Why those words in the description of the mystery of godliness, received into glory, are set last.—That praying to saints glorified, as mediators and agents for us with God, is Idolatry.-For the proof of this several grounds are laid down. To be prayed to "in heaven," to present our devotions to God, and to deal as an agent and mediator between us and him, is a prerogative appropriate to Christ, a flower of his glory, and exaltation to sit at God's right hand, a royalty incommunicable to any other.-That none but Christ, our High Priest, is to be an agent for us with God in the heavens, was figured under the law, in that the high priest alone had to do in the most holy place, and there was to be agent for the people.-That though Christ, in regard of his person, was capable of this god-like glory and royalty, yet it was the will of God that he should purchase it by suffering an unimitable death.—This proved from several testimonies of Scripture.-Saint worship is a denial of Christ's prerogative.-Bread worship in the Eucharist, to what kind of Idolatry it may be reduced.— How saint worship crept into the Church.

Now I come to the second point, to maintain and prove that praying to saints glorified, as mediators and agents for us with God, is justly charged with idolatry.
---
▶ [Directions]
1. Decide whether each statement agrees with the passage on praying to saints, answering yes or no and quoting the words from the passage that settle it: (a) Under the law, only the high priest dealt in the most holy place. (b) God willed that Christ receive this glory without suffering. (c) Saint worship is called a denial of Christ's prerogative.
2. Answer these from the passage on praying to saints:
(a) Where is Christ exalted to sit?
(b) What kind of worship in the Eucharist is named?
(c) Which point does the writer say he now comes to?
---
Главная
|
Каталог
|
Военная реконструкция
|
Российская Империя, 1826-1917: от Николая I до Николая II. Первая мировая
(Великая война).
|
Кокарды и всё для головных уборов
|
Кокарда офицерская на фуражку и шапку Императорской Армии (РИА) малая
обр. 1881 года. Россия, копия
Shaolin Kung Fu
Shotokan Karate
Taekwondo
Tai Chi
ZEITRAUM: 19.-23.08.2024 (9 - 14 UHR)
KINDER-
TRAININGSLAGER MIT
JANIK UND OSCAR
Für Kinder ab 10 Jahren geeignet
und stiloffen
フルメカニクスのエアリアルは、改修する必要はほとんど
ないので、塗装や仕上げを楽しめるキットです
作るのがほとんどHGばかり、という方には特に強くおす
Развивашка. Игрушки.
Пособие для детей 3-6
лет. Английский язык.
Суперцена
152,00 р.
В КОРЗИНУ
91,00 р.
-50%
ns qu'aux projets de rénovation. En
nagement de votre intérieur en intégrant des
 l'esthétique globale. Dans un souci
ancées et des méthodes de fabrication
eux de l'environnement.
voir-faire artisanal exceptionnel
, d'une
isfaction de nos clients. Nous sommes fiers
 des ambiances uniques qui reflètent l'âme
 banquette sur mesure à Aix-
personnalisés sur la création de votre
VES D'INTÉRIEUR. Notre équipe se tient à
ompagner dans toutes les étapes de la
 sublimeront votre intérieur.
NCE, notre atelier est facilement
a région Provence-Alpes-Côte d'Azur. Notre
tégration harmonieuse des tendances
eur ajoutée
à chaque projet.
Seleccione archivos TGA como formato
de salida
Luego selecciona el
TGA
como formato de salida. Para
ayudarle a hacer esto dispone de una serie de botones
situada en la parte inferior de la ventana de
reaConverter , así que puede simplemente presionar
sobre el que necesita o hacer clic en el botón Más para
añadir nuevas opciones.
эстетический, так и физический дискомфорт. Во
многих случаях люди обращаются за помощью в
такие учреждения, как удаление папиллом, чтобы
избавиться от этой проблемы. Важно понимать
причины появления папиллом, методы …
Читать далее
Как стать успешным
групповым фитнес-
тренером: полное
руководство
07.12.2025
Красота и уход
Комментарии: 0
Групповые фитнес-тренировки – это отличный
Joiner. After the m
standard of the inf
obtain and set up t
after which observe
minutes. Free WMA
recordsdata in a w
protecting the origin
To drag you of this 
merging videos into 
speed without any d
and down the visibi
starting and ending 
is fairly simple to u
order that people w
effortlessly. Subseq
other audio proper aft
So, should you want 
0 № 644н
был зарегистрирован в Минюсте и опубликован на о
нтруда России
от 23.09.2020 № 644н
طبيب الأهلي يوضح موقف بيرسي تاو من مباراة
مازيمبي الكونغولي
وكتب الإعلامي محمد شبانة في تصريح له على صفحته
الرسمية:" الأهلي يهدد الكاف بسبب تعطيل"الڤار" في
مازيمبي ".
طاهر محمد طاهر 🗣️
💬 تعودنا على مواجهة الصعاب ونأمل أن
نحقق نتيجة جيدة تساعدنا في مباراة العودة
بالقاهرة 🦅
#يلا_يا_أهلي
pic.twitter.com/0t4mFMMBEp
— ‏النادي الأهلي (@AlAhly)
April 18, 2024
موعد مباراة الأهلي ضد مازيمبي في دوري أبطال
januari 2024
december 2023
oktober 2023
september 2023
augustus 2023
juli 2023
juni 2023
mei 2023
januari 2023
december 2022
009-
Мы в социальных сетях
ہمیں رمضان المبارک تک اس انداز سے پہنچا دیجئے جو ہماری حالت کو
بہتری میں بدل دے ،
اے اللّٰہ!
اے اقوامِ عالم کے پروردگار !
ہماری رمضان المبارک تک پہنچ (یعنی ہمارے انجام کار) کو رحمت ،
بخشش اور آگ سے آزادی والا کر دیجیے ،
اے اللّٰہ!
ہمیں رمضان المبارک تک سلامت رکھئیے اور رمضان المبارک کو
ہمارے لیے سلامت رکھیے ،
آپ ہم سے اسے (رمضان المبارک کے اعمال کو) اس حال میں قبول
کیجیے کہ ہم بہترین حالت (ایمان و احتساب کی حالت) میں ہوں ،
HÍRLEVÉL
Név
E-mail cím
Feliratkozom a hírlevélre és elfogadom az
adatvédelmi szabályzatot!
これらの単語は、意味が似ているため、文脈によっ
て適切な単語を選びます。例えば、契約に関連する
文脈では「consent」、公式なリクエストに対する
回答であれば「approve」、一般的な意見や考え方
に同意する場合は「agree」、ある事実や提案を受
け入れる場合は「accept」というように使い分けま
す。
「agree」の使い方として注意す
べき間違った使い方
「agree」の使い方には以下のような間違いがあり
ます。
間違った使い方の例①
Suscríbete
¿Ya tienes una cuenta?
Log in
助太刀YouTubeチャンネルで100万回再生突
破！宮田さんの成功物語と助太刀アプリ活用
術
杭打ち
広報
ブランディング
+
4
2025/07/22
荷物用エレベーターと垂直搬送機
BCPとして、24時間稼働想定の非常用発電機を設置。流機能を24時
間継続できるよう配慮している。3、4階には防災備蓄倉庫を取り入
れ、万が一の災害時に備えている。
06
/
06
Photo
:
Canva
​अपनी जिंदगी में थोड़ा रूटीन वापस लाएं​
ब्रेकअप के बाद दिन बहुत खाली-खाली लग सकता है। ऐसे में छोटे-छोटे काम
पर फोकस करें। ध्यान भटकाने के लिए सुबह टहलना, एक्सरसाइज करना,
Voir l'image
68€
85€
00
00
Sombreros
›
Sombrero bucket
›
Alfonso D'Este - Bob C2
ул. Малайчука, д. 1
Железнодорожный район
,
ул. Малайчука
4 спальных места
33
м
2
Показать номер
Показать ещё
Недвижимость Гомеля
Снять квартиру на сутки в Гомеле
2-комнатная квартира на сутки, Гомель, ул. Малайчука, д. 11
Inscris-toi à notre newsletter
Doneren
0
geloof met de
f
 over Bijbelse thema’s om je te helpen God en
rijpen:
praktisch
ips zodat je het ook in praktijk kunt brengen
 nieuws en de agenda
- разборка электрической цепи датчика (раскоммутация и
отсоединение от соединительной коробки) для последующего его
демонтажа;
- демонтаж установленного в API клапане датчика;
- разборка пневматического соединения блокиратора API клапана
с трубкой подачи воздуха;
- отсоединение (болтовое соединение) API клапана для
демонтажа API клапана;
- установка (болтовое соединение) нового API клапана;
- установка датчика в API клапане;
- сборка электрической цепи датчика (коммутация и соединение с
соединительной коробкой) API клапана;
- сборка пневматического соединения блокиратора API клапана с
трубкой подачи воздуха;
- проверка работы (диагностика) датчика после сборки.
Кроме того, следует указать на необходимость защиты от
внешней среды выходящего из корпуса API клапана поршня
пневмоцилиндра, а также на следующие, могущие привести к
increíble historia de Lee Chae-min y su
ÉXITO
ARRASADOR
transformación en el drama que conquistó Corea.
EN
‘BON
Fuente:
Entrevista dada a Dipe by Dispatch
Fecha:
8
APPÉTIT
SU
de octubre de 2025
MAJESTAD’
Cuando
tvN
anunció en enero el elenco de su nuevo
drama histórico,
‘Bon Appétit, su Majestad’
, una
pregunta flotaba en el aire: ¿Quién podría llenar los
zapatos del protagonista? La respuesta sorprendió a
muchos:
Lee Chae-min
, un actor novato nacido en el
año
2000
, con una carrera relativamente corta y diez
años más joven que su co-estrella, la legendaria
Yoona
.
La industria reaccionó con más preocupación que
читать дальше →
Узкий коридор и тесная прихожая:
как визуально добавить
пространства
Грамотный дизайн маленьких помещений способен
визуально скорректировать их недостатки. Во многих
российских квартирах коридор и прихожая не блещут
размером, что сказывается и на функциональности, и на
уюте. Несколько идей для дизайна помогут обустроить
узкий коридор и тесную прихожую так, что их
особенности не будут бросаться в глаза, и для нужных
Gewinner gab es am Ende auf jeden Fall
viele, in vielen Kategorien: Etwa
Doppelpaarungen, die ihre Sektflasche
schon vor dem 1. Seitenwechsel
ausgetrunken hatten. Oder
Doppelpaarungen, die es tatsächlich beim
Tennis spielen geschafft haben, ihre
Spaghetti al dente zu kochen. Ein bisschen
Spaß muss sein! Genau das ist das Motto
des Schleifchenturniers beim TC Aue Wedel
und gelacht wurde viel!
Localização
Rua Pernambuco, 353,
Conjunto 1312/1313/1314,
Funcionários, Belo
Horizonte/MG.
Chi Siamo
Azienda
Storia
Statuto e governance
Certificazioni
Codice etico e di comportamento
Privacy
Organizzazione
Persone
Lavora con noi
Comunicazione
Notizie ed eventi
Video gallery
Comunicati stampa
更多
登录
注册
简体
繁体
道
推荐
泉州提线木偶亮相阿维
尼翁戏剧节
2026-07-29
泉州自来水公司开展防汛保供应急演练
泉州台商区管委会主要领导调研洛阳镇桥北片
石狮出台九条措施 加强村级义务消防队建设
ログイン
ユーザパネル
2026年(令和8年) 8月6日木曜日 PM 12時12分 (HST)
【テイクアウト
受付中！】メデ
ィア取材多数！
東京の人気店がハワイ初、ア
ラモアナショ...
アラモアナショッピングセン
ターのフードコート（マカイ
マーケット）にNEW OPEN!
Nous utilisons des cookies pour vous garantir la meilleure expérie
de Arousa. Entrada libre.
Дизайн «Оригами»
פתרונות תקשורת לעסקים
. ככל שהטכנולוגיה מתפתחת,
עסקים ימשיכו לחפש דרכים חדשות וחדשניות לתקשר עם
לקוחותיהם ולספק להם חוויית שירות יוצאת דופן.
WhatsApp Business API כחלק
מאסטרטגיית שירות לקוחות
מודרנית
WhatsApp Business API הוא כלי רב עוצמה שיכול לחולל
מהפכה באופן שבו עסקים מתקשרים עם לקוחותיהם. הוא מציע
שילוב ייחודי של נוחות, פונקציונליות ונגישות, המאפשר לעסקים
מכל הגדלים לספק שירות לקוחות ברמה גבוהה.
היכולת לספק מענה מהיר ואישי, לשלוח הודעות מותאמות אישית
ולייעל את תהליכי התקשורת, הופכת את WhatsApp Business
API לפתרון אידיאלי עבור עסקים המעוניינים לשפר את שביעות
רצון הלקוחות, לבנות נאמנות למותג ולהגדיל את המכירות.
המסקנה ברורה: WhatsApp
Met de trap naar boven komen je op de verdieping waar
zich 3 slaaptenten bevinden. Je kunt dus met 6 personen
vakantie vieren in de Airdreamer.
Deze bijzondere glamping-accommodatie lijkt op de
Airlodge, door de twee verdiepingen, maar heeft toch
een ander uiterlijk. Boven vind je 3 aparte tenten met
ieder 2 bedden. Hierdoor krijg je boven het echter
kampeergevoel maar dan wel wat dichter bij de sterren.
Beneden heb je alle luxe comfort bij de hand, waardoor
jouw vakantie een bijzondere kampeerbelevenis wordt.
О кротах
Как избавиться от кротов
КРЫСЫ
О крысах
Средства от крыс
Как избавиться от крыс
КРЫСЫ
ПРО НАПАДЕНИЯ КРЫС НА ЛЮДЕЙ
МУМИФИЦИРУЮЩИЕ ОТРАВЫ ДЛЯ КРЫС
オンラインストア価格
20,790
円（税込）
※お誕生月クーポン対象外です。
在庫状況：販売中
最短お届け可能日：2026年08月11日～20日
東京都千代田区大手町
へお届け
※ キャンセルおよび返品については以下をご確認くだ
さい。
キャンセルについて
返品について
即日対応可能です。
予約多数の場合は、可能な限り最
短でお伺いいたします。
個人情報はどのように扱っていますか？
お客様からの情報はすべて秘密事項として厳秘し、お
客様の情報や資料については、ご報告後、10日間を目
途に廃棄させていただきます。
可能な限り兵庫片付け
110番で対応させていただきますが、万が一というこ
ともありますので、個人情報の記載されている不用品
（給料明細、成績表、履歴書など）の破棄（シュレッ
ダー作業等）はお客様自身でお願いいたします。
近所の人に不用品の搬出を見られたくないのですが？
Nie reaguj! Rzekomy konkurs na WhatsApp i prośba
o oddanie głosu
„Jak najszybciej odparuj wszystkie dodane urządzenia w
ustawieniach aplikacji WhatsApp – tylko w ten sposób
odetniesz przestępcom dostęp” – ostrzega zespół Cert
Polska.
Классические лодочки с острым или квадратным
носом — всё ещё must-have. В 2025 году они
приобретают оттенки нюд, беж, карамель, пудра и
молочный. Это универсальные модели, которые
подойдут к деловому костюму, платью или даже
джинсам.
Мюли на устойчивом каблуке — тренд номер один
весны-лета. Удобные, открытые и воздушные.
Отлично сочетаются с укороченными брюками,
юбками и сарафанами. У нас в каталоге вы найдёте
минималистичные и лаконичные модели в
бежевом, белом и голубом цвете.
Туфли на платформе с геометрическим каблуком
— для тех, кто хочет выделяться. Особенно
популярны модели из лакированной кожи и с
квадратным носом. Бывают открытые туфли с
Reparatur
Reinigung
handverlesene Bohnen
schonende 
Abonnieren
---
▶ [Solved tasks]
1.
(a) Yes: "the high priest alone had to do in the most holy place"
(b) No: "it was the will of God that he should purchase it by suffering an unimitable death"
(c) Yes: "Saint worship is a denial of Christ's prerogative"

2.
(a) At God's right hand.
(b) Bread worship.
(c) The second point.